::: DATA PROVIDED
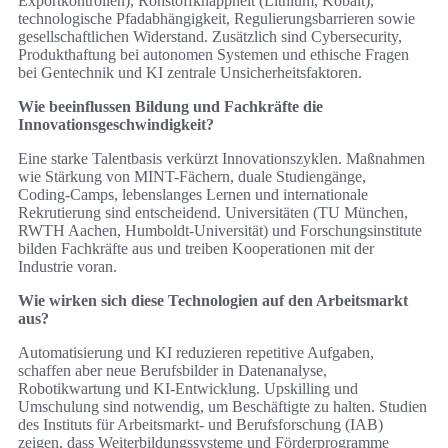
Exportkontrollen), Rohstoffknappheit (Lithium, Kobalt),
technologische Pfadabhängigkeit, Regulierungsbarrieren sowie
gesellschaftlichen Widerstand. Zusätzlich sind Cybersecurity,
Produkthaftung bei autonomen Systemen und ethische Fragen
bei Gentechnik und KI zentrale Unsicherheitsfaktoren.
Wie beeinflussen Bildung und Fachkräfte die
Innovationsgeschwindigkeit?
Eine starke Talentbasis verkürzt Innovationszyklen. Maßnahmen
wie Stärkung von MINT-Fächern, duale Studiengänge,
Coding‑Camps, lebenslanges Lernen und internationale
Rekrutierung sind entscheidend. Universitäten (TU München,
RWTH Aachen, Humboldt‑Universität) und Forschungsinstitute
bilden Fachkräfte aus und treiben Kooperationen mit der
Industrie voran.
Wie wirken sich diese Technologien auf den Arbeitsmarkt
aus?
Automatisierung und KI reduzieren repetitive Aufgaben,
schaffen aber neue Berufsbilder in Datenanalyse,
Robotikwartung und KI‑Entwicklung. Upskilling und
Umschulung sind notwendig, um Beschäftigte zu halten. Studien
des Instituts für Arbeitsmarkt‑ und Berufsforschung (IAB)
zeigen, dass Weiterbildungssysteme und Förderprogramme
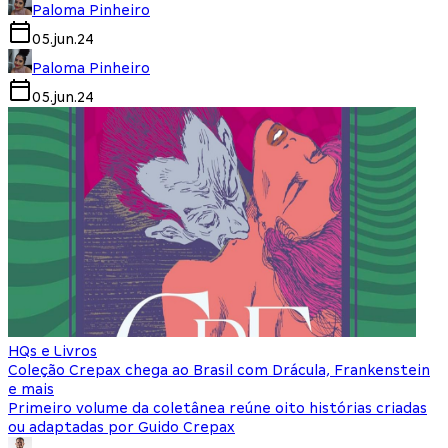
Paloma Pinheiro
05.jun.24
Paloma Pinheiro
05.jun.24
HQs e Livros
Coleção Crepax chega ao Brasil com Drácula, Frankenstein
e mais
Primeiro volume da coletânea reúne oito histórias criadas
ou adaptadas por Guido Crepax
::::::
REQUIREMENT — Reproduce the lines of the listing starting at its beginning and ending with the line that contains "bei Gentechnik und", with both ends included. Leave the pictures out of your answer.

RESPONSE TO THIS TASK —
Exportkontrollen), Rohstoffknappheit (Lithium, Kobalt),
technologische Pfadabhängigkeit, Regulierungsbarrieren sowie
gesellschaftlichen Widerstand. Zusätzlich sind Cybersecurity,
Produkthaftung bei autonomen Systemen und ethische Fragen
bei Gentechnik und KI zentrale Unsicherheitsfaktoren.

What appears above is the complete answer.